──────── INFORMATION GIVEN

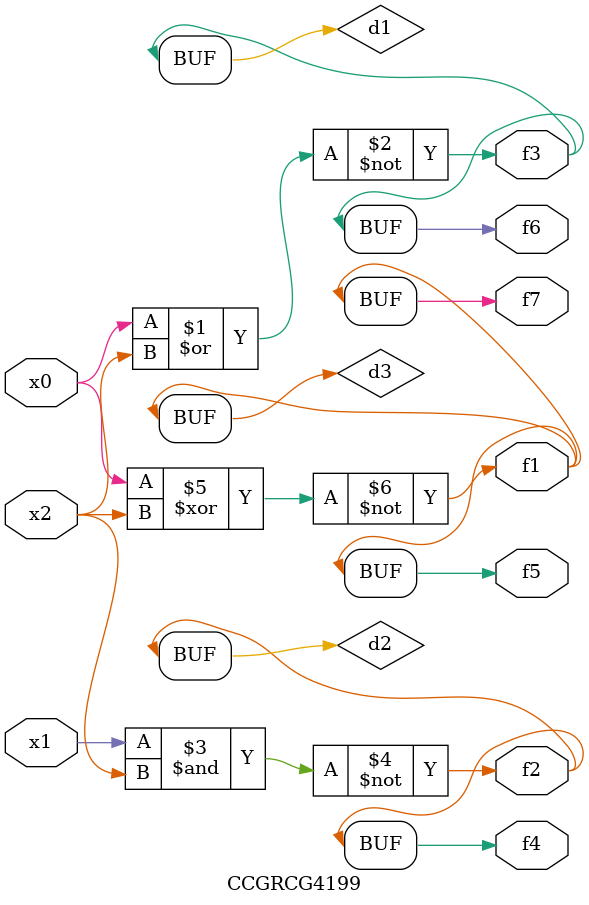
<source format=v>
module CCGRCG4199(
	input x0, x1, x2,
	output f1, f2, f3, f4, f5, f6, f7
);

	wire d1, d2, d3;

	nor (d1, x0, x2);
	nand (d2, x1, x2);
	xnor (d3, x0, x2);
	assign f1 = d3;
	assign f2 = d2;
	assign f3 = d1;
	assign f4 = d2;
	assign f5 = d3;
	assign f6 = d1;
	assign f7 = d3;
endmodule

</source>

────────────────

Return only those lines that run from the one containing "wire d1, d2, d3;" through the end of the entries, keeping each exactly as written.

	wire d1, d2, d3;

	nor (d1, x0, x2);
	nand (d2, x1, x2);
	xnor (d3, x0, x2);
	assign f1 = d3;
	assign f2 = d2;
	assign f3 = d1;
	assign f4 = d2;
	assign f5 = d3;
	assign f6 = d1;
	assign f7 = d3;
endmodule

</source>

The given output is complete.